*YOUR GOAL*: Copy out every row below word for word, leaving out the pictures.

--- BEGIN RECORD SET ---

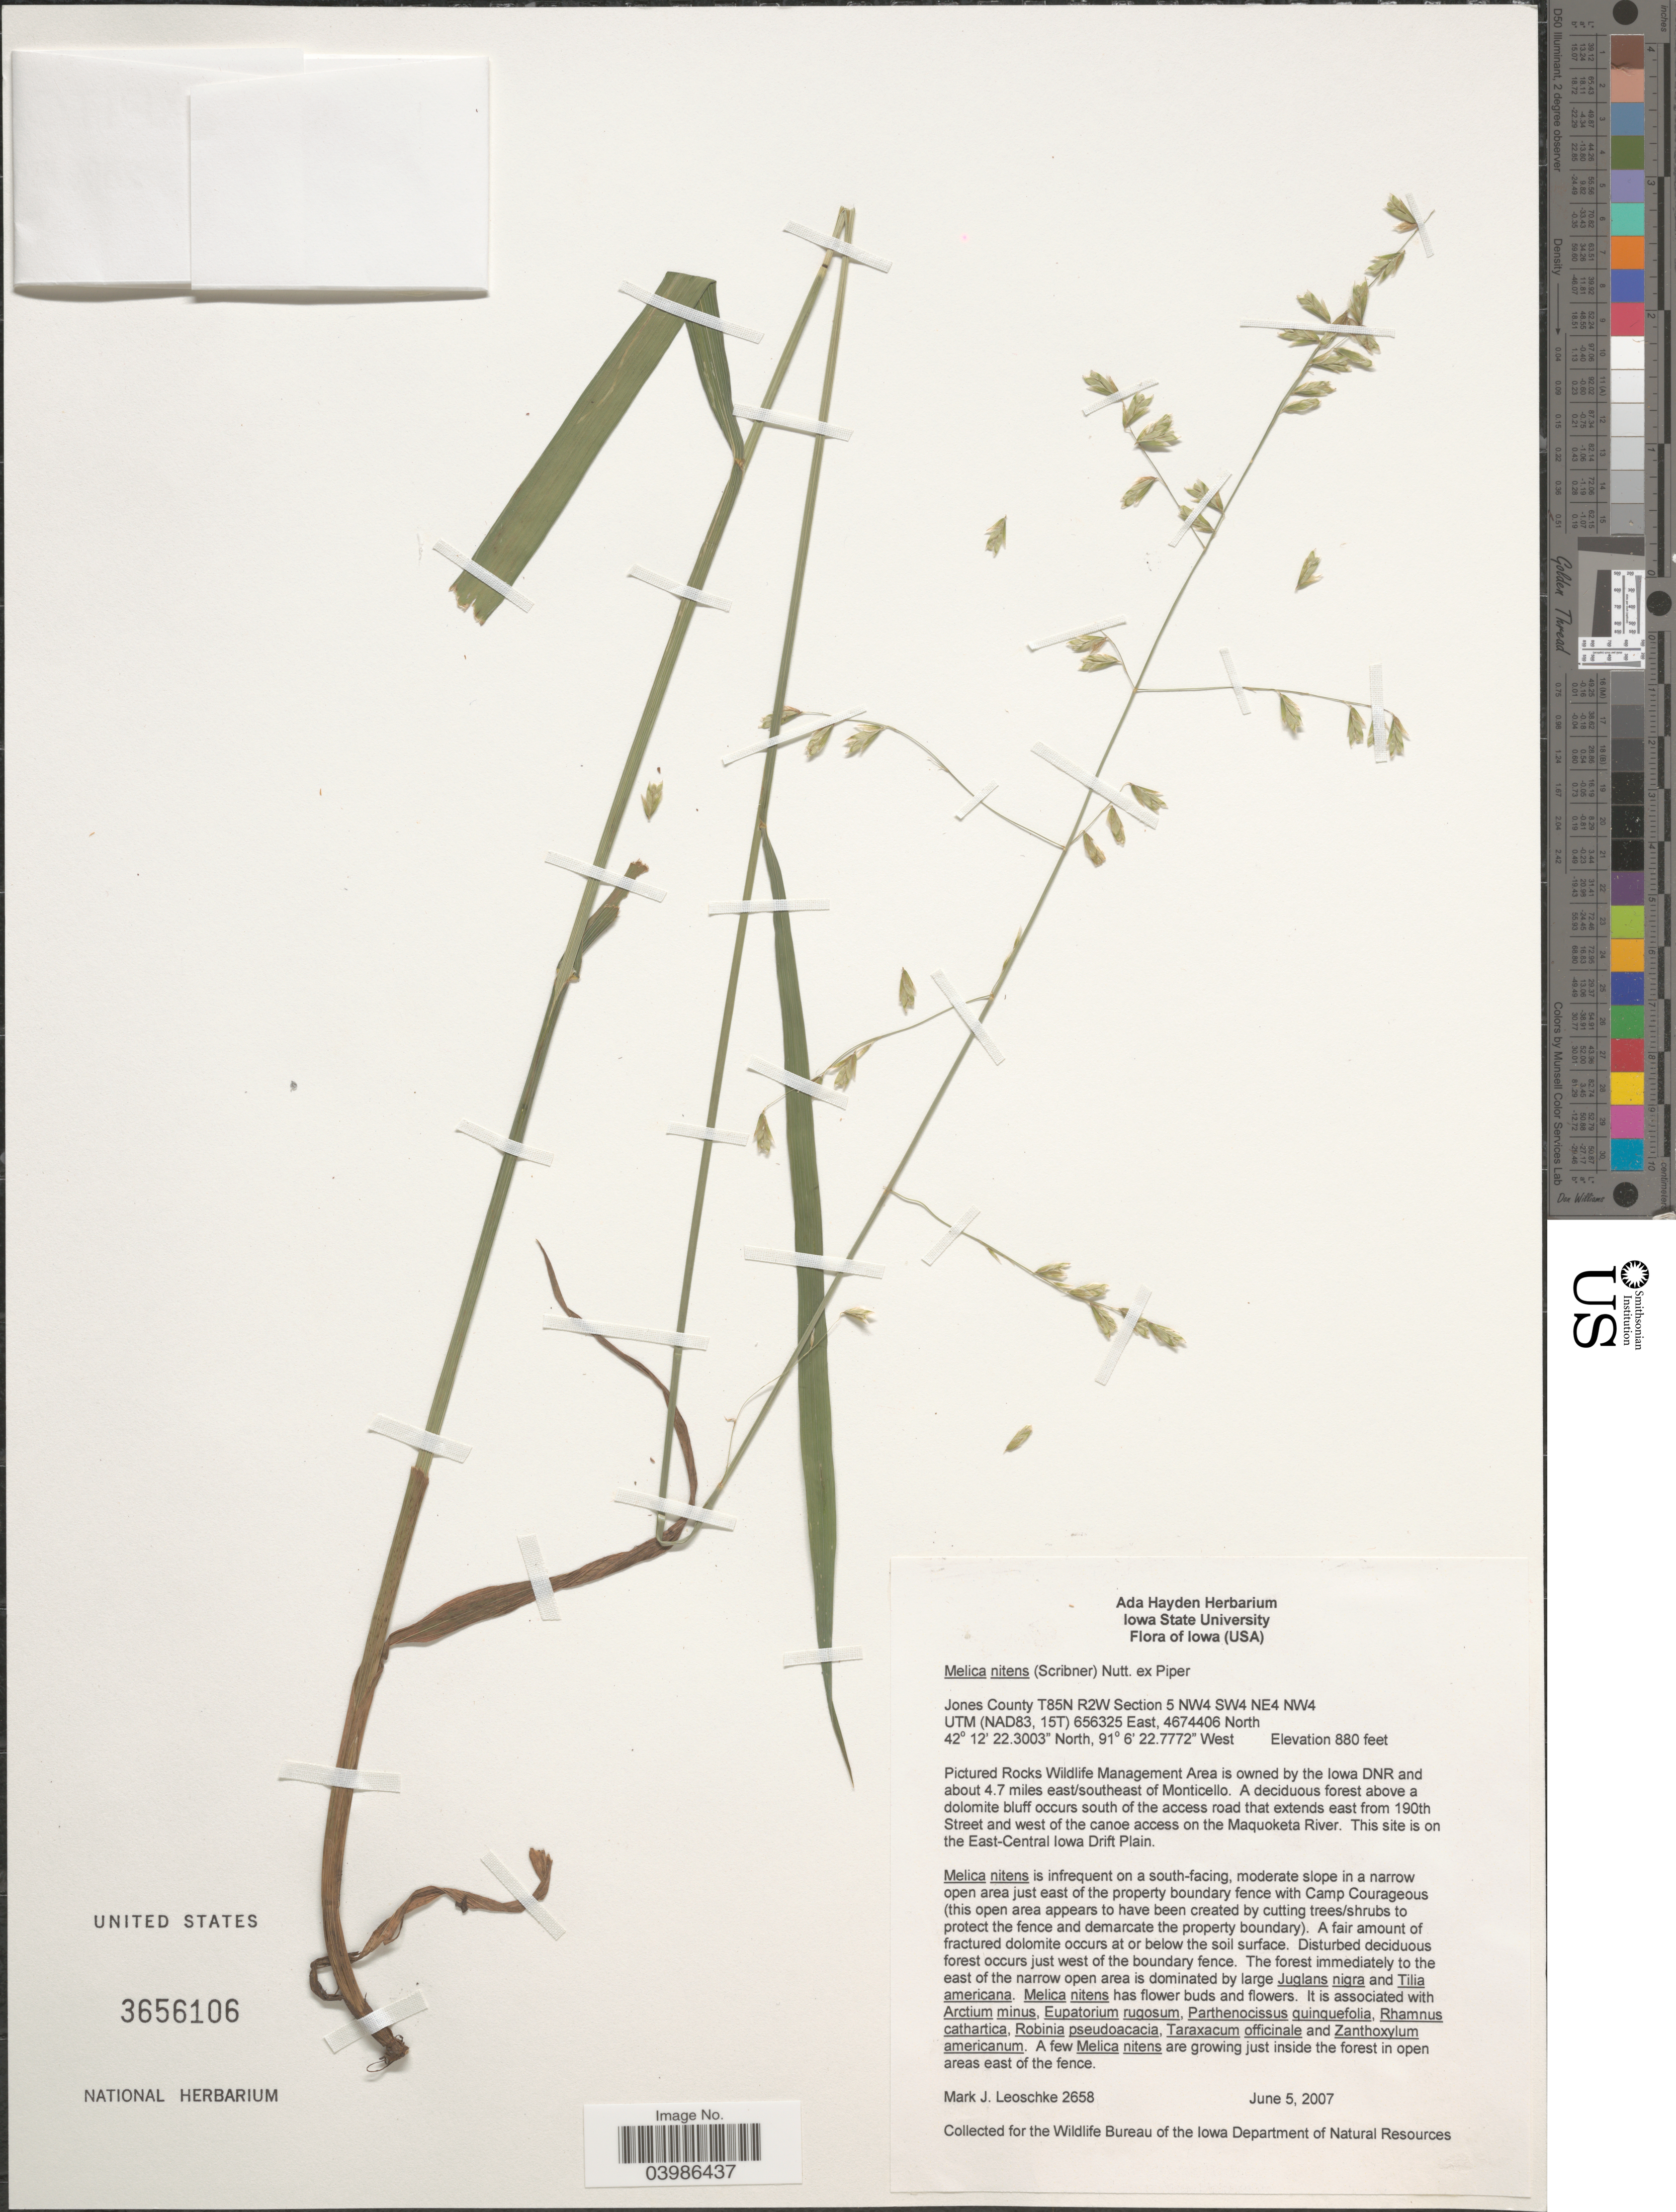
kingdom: Plantae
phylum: Tracheophyta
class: Liliopsida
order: Poales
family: Poaceae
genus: Melica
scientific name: Melica nitens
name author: (Scribn.) Nutt. ex Piper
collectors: M. J. Leoschke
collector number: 2658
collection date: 2007-06-05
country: United States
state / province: Iowa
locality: Jones County T85N R2W Section 5 NW4 SW4 NE4 NW4 UTM (NAD83, 15T) 656325 East, 4674406 North.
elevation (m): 268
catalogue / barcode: US 3656106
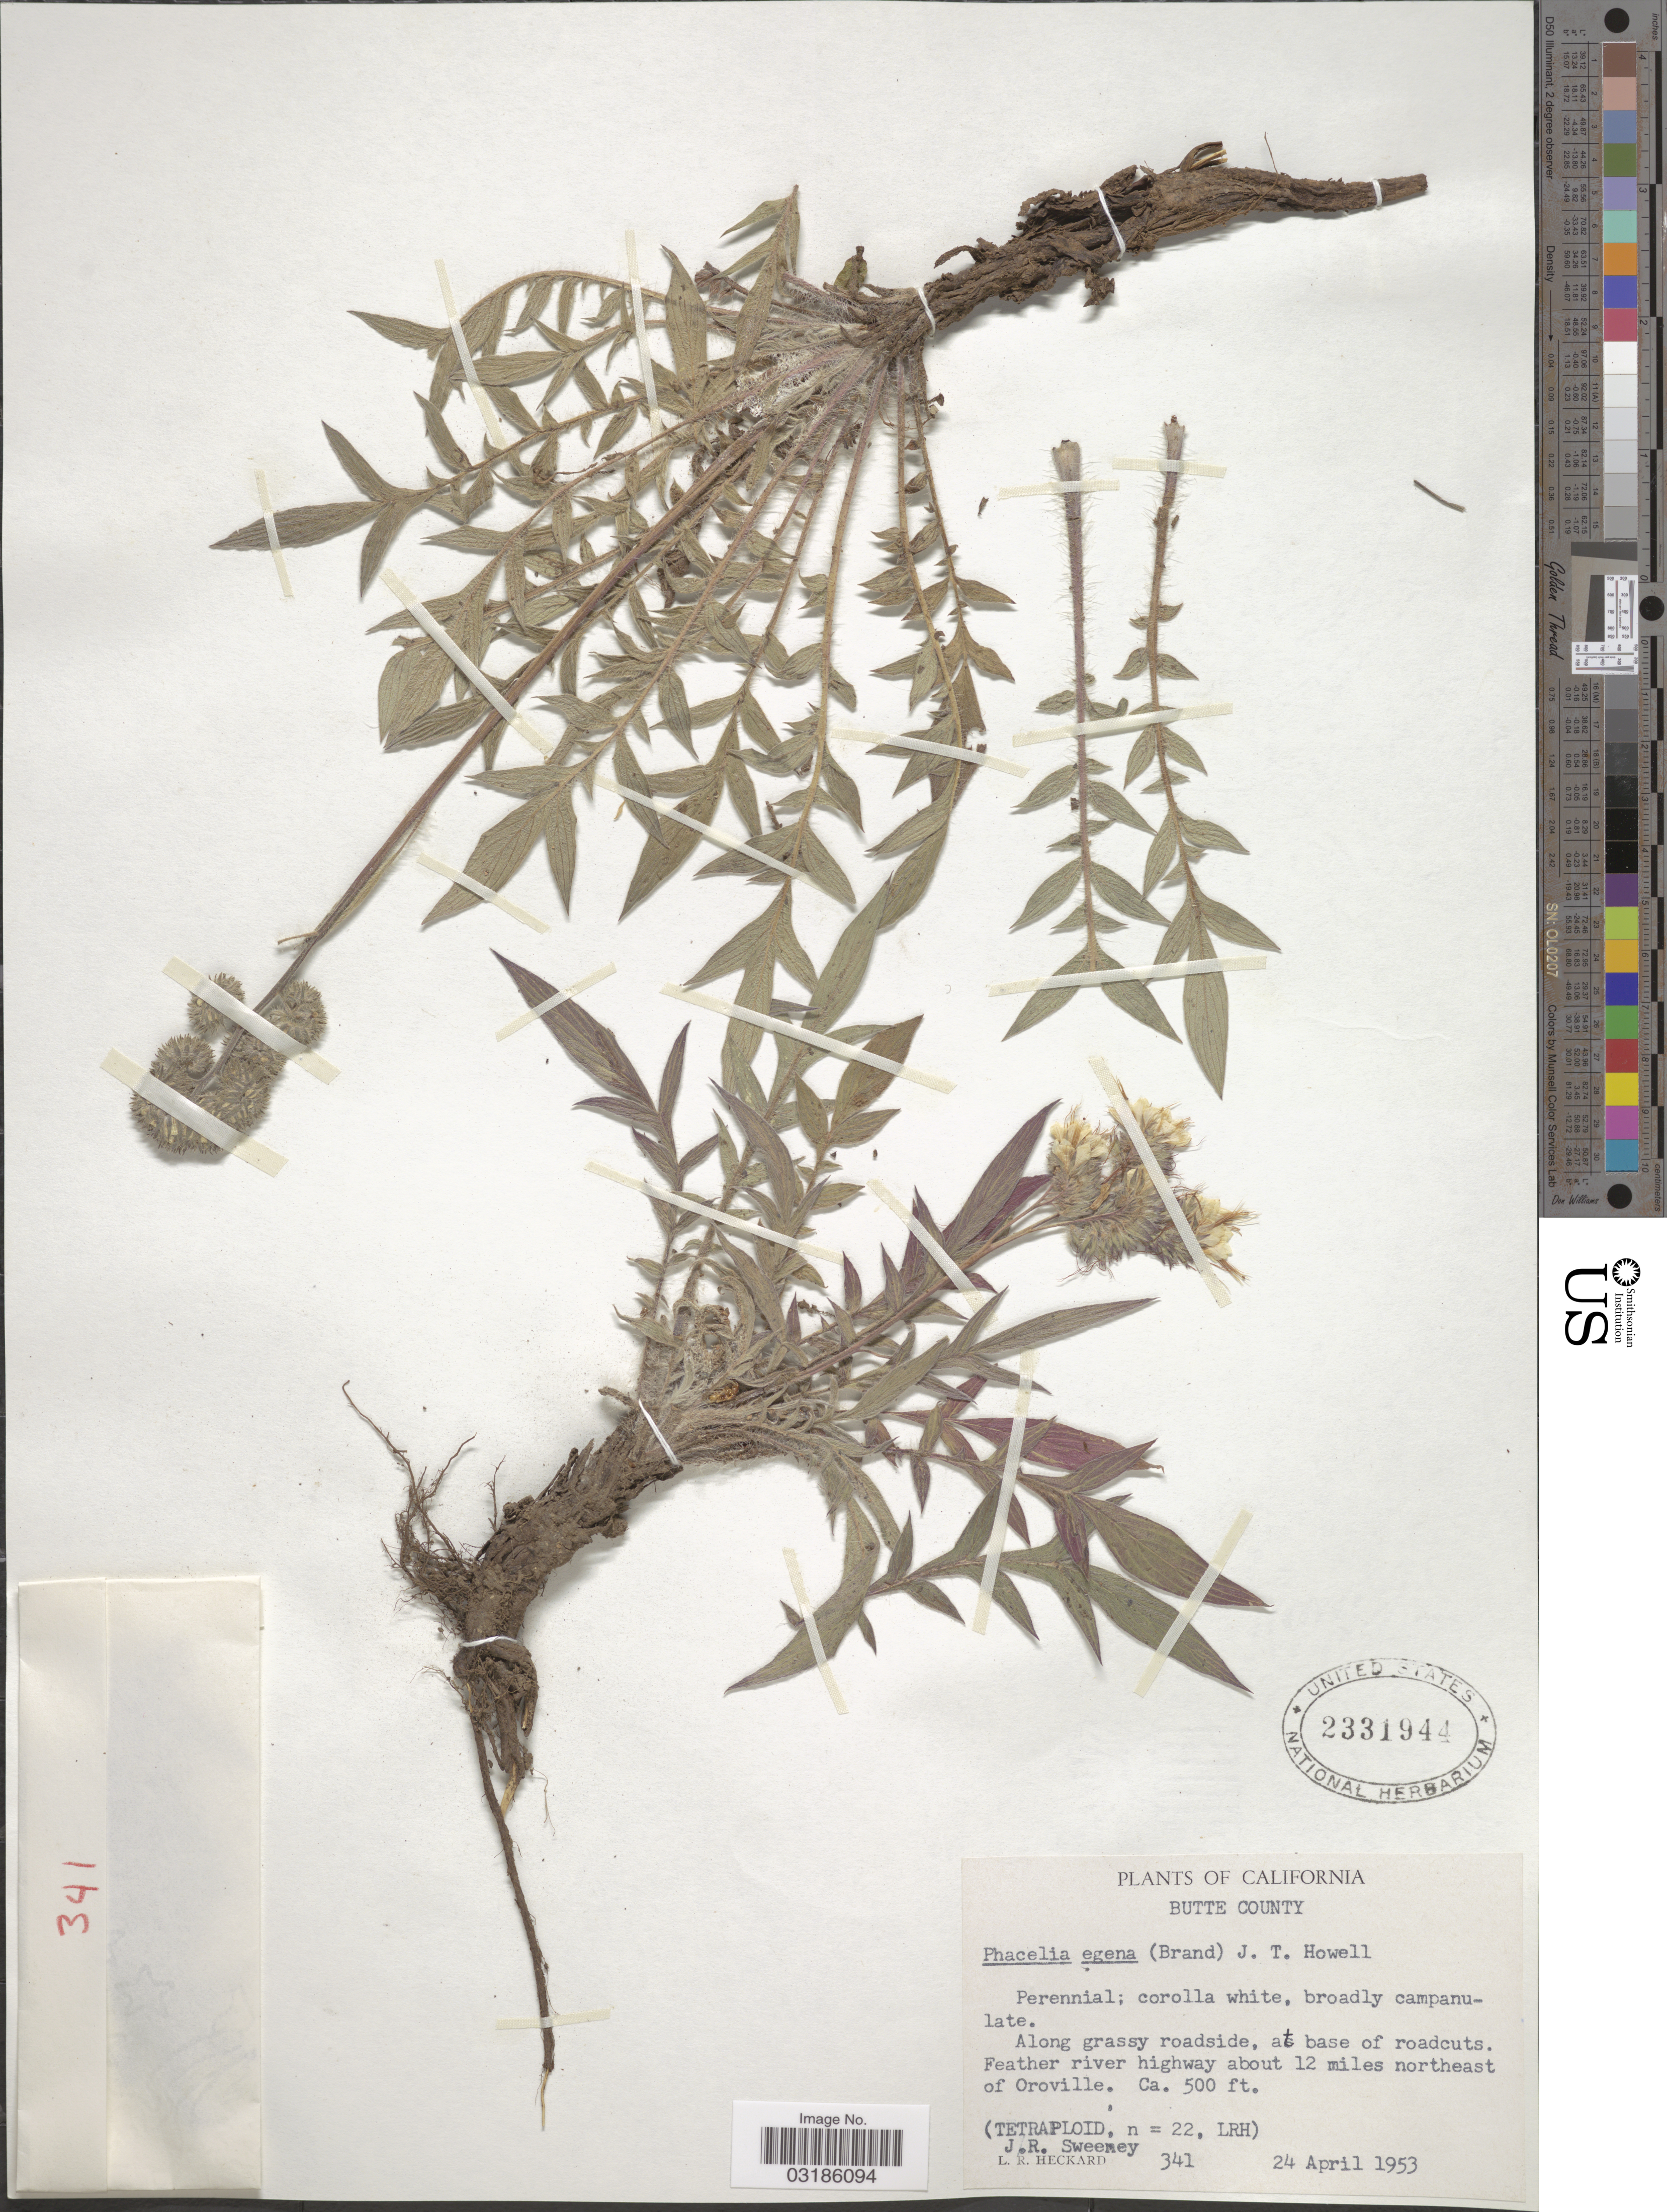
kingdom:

--- END RECORD SET ---

*SOLUTION BELOW*:
kingdom: Plantae
phylum: Tracheophyta
class: Liliopsida
order: Poales
family: Poaceae
genus: Melica
scientific name: Melica nitens
name author: (Scribn.) Nutt. ex Piper
collectors: M. J. Leoschke
collector number: 2658
collection date: 2007-06-05
country: United States
state / province: Iowa
locality: Jones County T85N R2W Section 5 NW4 SW4 NE4 NW4 UTM (NAD83, 15T) 656325 East, 4674406 North.
elevation (m): 268
catalogue / barcode: US 3656106
kingdom:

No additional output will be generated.